Amarin reported fourth-quarter 2018 revenue growth of 44% year over year on sales of $77.3 million. Full-year 2018 revenue settled at $229.2 million, marking a 27% increase from the previous year. While that's an impressive growth rate and one expected to pick up in 2019, investors are waiting for Vascepa to be approved for broader use -- a milestone that could usher in a multibillion-dollar sales opportunity. However, management said shareholders will need to remain patient.

A man drawing an ascending graph.

Image source: Getty Images.

So what

On the fourth-quarter 2018 earnings conference call, management said it expects full-year 2019 revenue in the neighborhood of $350 million.
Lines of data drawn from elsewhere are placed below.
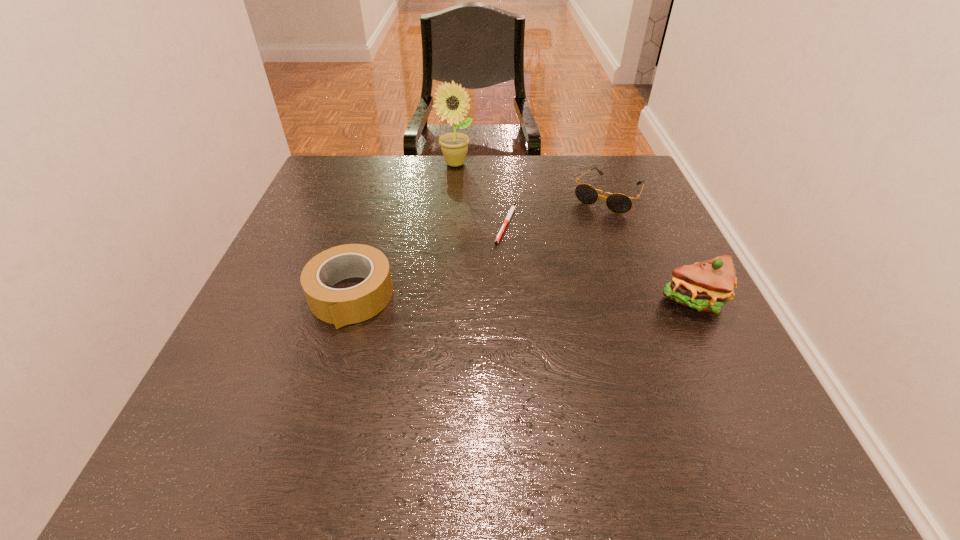
The image size is (960, 540). I want to click on object at the left edge, so click(341, 307).

The height and width of the screenshot is (540, 960). I want to click on sandwich that is at the right edge, so click(x=704, y=286).

Where is `sunglasses present at the right edge`? The width and height of the screenshot is (960, 540). sunglasses present at the right edge is located at coordinates point(618,203).

Locate an element on the screen. object positioned at the far right corner is located at coordinates (618, 203).

Find the location of a particular element. vacant region at the far edge of the desktop is located at coordinates (451, 197).

Find the location of a particular element. The height and width of the screenshot is (540, 960). free space at the near edge of the desktop is located at coordinates (448, 389).

In the image, there is a desktop. Where is `vacant space at the left edge`? The image size is (960, 540). vacant space at the left edge is located at coordinates (234, 343).

In the image, there is a desktop. At what (x,y) coordinates should I click in order to perform the action: click on vacant space at the right edge. Please return your answer as a coordinate pair (x, y). The height and width of the screenshot is (540, 960). Looking at the image, I should click on (678, 322).

Find the location of `vacant region at the far left corner of the desktop`. vacant region at the far left corner of the desktop is located at coordinates (311, 193).

Where is `vacant point located between the tallest object and the sunglasses`? The width and height of the screenshot is (960, 540). vacant point located between the tallest object and the sunglasses is located at coordinates (532, 179).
But nearly all of that revenue growth will come from currently approved indications of Vascepa.

While Amarin is optimistic about its chances to earn expanded marketing approval for the drug to help patients with elevated triglyceride levels reduce their cardiovascular health risks, that regulatory decision isn't expected to be handed down until late 2019 or early 2020. In other words, investors lucky enough to have enjoyed the stock's epic 500% rise in the last year on the heels of impressive late-stage clinical results will have to wait just a bit longer.

Now what

Amarin shares are historically expensive, but that's not unexpected. The potential for Vascepa to be taken by millions of Americans at higher risk of developing cardiovascular disease would make it a blockbuster drug (read: at least $1 billion in annual sales). Analysts expect the drug to reach peak annual sales of $2 billion, although that could be a significant underestimate, according to Motley Fool contributor George Budwell.